- ENUNCIADO:
Prolonga el fragmento sobre las antiguas farmacias y los comienzos de la industria farmacéutica en España, empezando justo después de su última frase.

- FRAGMENTO SELECCIONADO:
<<<<

(AZprensa) Hasta hace poco más de un siglo, las farmacias
contaban con un amplio catálogo de principios activos e instrumental de
laboratorio puesto que el farmacéutico debía preparar él mismo la mayor parte
de los remedios medicinales y necesitaba, por tanto, contar con un catálogo y
stock suficiente, así como con el instrumental necesario para preparar muchos
de los medicamentos que se dispensaban. Existía también una lista de precios
oficiales a la que debían atenerse, así como unas bases generales para
establecer el precio de aquellos preparados que no estuviesen previamente
catalogados. Más adelante se bautizaría al producto final como “específico”
cuando el principio o principios activos estaban claramente identificados y
había sido elaborado por el propio farmacéutico. Este nombre de “específico” se
legalizó años más tarde aunque con finalidad fiscal únicamente. Eran los
primeros años de la industria farmacéutica, como tal “industria” en España.

>>>>

- DATOS PROPORCIONADOS:
<<<<

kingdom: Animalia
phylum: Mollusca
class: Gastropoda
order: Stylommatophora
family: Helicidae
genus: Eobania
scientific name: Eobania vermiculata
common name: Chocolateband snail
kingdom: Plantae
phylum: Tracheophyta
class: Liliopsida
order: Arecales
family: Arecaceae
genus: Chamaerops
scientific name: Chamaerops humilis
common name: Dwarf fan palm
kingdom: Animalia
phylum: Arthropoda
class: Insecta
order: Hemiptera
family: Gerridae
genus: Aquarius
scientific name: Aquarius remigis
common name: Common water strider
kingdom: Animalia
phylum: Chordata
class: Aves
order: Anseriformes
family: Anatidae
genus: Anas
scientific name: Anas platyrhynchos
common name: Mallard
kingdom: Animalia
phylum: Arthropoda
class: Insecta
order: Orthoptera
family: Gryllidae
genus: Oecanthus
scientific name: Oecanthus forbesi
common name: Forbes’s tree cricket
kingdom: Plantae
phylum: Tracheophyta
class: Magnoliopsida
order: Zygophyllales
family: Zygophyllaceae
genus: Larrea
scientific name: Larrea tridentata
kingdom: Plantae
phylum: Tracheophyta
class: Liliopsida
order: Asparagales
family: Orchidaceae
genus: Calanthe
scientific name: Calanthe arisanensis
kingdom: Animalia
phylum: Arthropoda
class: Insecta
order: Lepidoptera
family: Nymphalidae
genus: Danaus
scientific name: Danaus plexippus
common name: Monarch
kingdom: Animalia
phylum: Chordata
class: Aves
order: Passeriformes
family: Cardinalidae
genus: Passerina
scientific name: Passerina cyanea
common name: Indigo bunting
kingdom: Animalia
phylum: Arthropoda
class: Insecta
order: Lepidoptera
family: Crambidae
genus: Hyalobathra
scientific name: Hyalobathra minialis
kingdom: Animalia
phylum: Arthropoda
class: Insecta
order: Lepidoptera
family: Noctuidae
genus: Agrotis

>>>>

- RESPUESTA:
En realidad los primeros “específicos” se importaban de
otros países, principalmente Francia, y su auge dio pie a que posteriormente se
fabricasen también en nuestro país. Así, por ejemplo, en el año 1885 había en
España 1.400 farmacéuticos que vendían sus propios específicos y una Real Orden
de junio de 1893 vino a poner orden dictaminando que tendría la consideración
de “específico” todo “medicamento nacional o extranjero, designado con el
nombre de los componentes y el del autor que lo ideó o confeccionó, no inscrito
en la Farmacopea Oficial, o que, aun estándolo, se expide por unidades de
envase (frasco, botella, caja, paquete, etc.,…) que lo contiene con etiqueta
impresa o prospectos, consignando aquellos particulares usos o dosis”.